President Trump confirmed on Monday that he paused a planned strike on Iran to allow negotiations on a nuclear deal, after Tehran submitted a new peace proposal to Washington. He said there was "a very good chance" the US and Iran could reach an agreement. Brent Crude fell nearly 2% to $109.94 per barrel, and WTI dropped 1.54% to $106.99. Both remain over 50% above pre-war levels.
The fall in oil prices eased pressure on global bonds. The benchmark 10-year US Treasury yield pulled back from a more than one-year high to 4.6034% in Asian trade, with the two-year yield edging down to 4.0674%. Japanese government bond yields, which hit record highs in the prior session, also retreated across the curve.
Until ships pass safely through the Strait of Hormuz and traffic numbers show a genuine recovery, the market is treating diplomatic commentary from both sides as noise rather than signal. The inflation risk from an energy price shock, particularly for energy-import-heavy economies like the UK, has not gone away.
Investors now price in rate hikes from major central banks this year, expecting policymakers to face renewed inflationary pressure from higher-for-longer energy prices. That represents a complete reversal of the easing cycle that traders had priced in before late February. FOMC minutes tomorrow will be the next major test of the dollar's composure.
Yen & the Antipodeans Tread Water
AUDUSD 0.7128 | NZDUSD 0.5851 | USDJPY 159.00 | GBPJPY 213.19
The USD/JPY pair trades at 159.00. The GBP/JPY pair sits at 213.19, reflecting the combined weight of a soft pound and a yen that lacks the policy support to strengthen meaningfully despite near-record JGB yields. The BoJ's path remains constrained, and any aggressive yen defense through rate action risks destabilising a fragile domestic bond market.
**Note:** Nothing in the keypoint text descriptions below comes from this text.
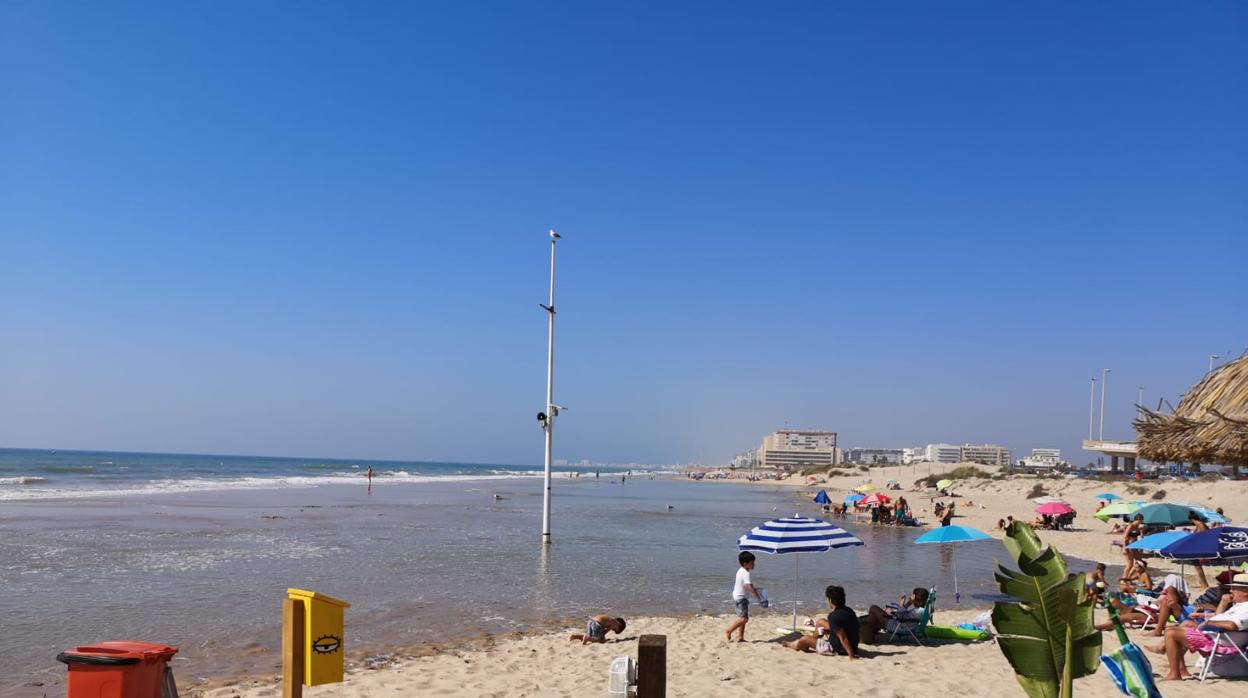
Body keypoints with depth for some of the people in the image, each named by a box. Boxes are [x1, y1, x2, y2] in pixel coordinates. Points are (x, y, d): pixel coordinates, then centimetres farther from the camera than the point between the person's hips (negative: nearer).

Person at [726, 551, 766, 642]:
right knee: (743, 618, -15)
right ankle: (728, 631, -9)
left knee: (743, 618, 13)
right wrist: (759, 599, -26)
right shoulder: (746, 573, -20)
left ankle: (740, 637, 15)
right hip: (741, 598, -10)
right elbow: (750, 587, -28)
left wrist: (753, 588, 22)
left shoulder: (740, 571, 10)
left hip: (737, 596, 11)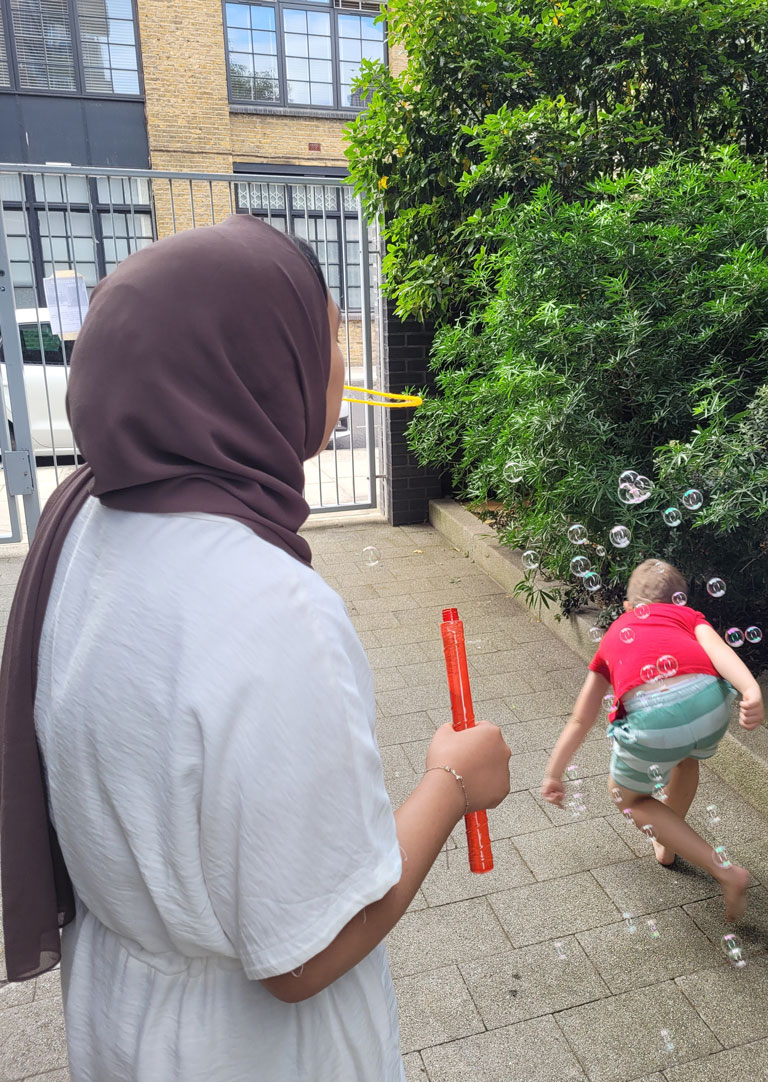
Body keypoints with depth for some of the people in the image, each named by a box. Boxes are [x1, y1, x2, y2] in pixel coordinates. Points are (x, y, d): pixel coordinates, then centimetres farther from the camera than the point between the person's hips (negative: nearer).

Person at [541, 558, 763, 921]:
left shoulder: (613, 636, 33)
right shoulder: (687, 615, 30)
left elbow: (580, 720, 39)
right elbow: (718, 649, 3)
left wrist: (553, 774, 49)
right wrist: (752, 692, -14)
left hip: (651, 717, -2)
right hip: (710, 699, 2)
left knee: (627, 796, 28)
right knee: (686, 754, 38)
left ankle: (725, 871, 19)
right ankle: (667, 845, 54)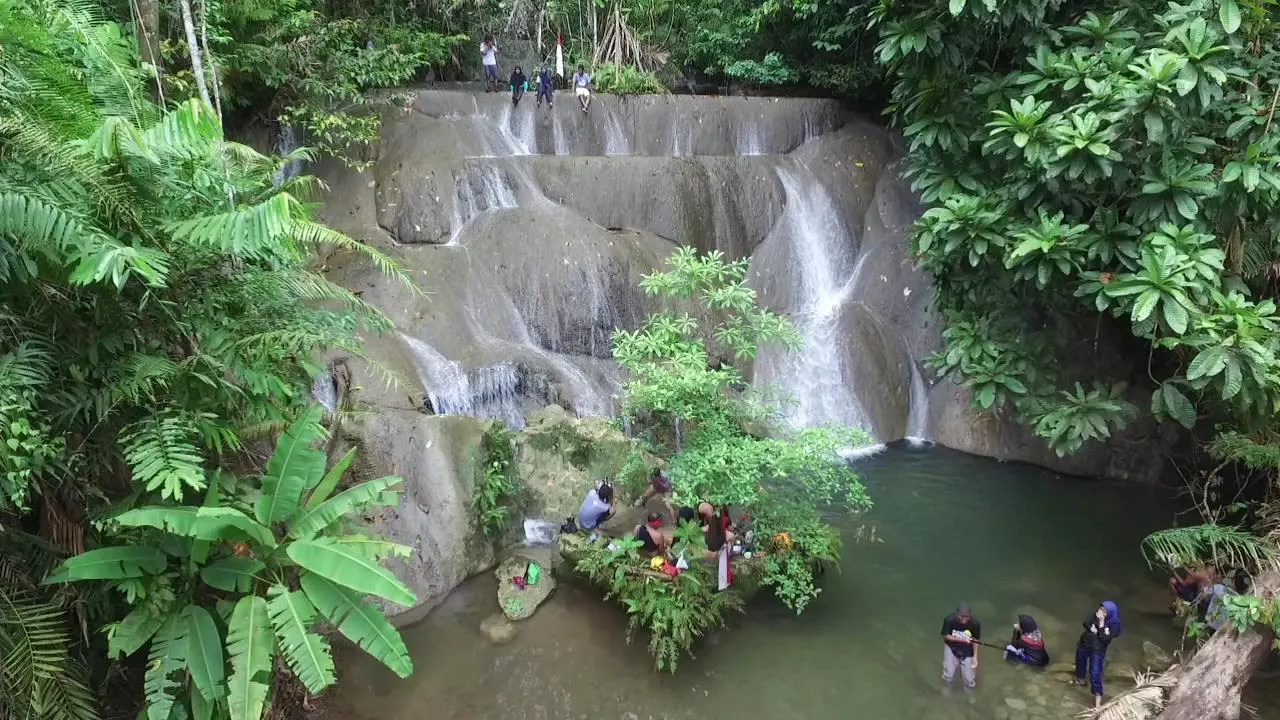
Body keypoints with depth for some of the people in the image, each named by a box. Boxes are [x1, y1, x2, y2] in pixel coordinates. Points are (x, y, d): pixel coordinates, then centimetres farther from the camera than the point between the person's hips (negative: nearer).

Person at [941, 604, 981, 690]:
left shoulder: (975, 623, -25)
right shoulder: (949, 620, -27)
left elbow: (975, 640, -9)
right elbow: (946, 636, -15)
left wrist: (975, 657, -12)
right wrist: (962, 639, -27)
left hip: (967, 650, 0)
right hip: (951, 647, 0)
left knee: (969, 678, 1)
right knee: (948, 677, 0)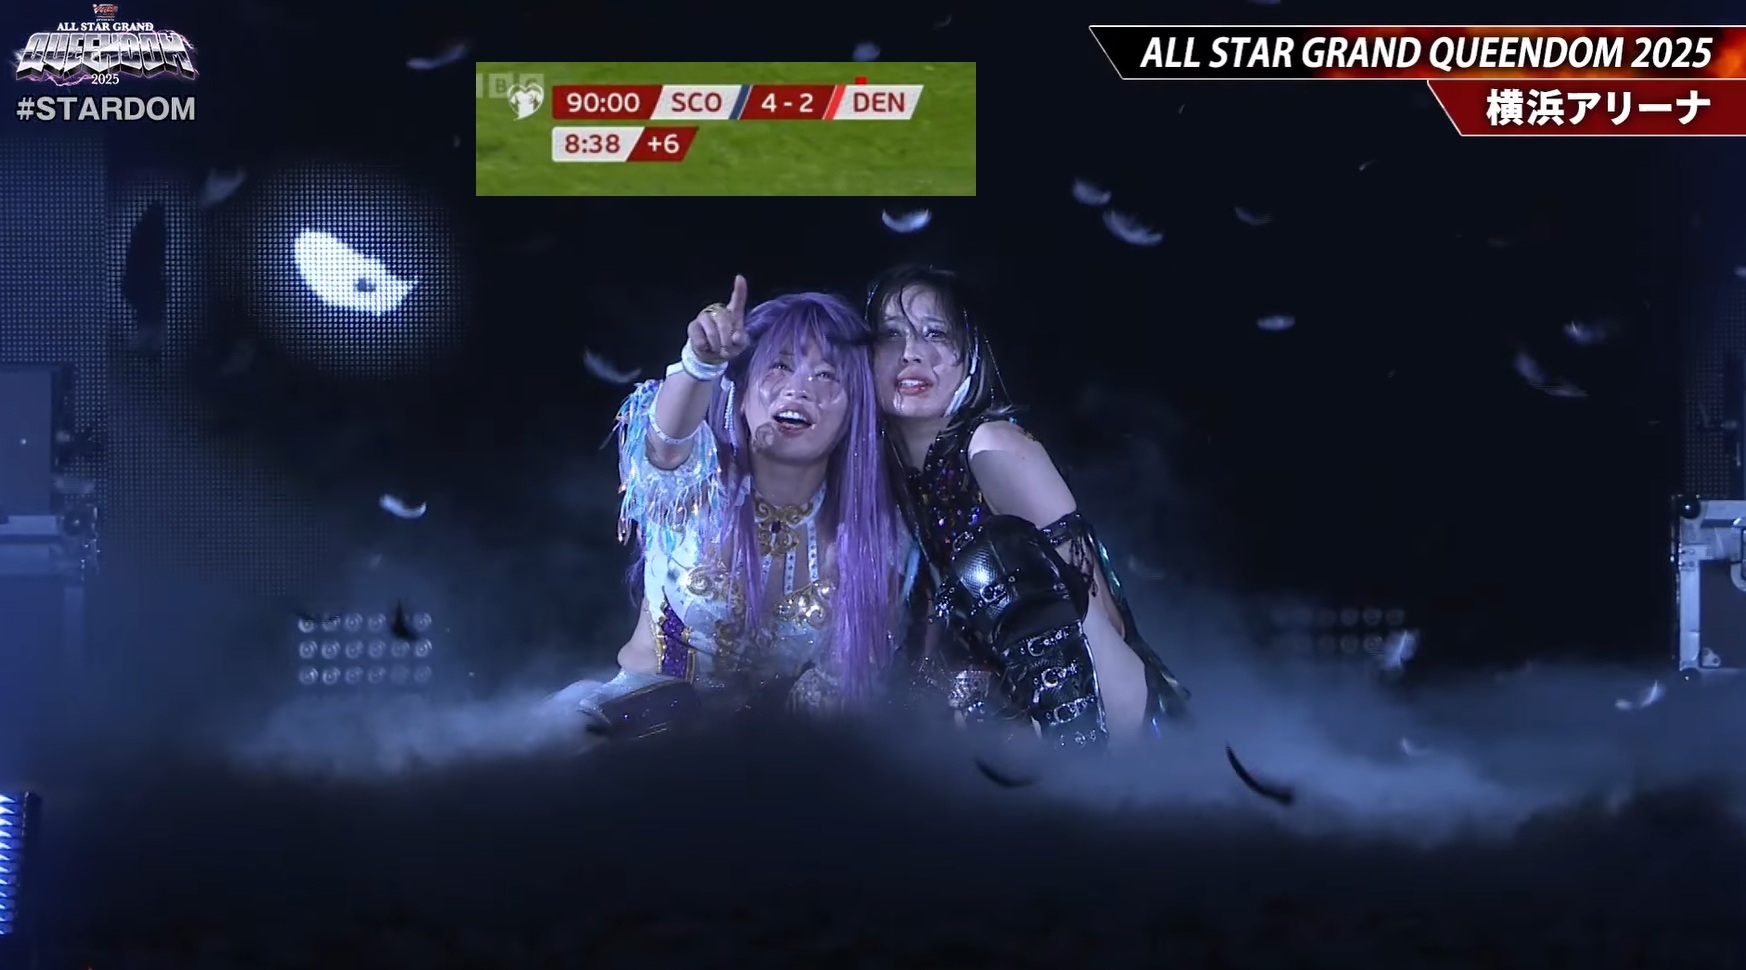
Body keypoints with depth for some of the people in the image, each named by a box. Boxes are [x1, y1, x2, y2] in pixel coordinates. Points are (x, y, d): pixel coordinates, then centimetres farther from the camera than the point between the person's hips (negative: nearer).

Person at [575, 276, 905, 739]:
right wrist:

The AUD/USD pair holds near 0.7128. The NZD/USD pair trades at 0.5851. Both antipodean currencies track global risk sentiment closely, and the softening prices in oil give them modest breathing room, though neither pair shows a compelling directional catalyst in today's early European session.
Current Rate Table:
| Pair | Last | Trend |
|---|---|---|
| GBP/USD | 1.3395 | Bearish |
| EUR/GBP | 1.1631 | Bullish |
| EUR/USD | 0.8681 | Bearish |
| AUD/USD | 0.7128 | Neutral |
| NZD/USD | 0.5851 | Bearish |
| USD/JPY | 159.00 | Bullish |
| GBP/JPY | 213.19 | Bearish |
Market Lookahead:
Wed, 20 May
- UK: Consumer Price Index (April)
- UK: Producer Price Index & Retail Price Index (April)
- Eurozone: Core Harmonised Index of Consumer Prices (April)
- USA: FOMC Minutes (April Policy Meeting).
Thu, 21 May
- Eurozone & USA: Preliminary Private Sector Purchasing Managers' Index (PMI) (May).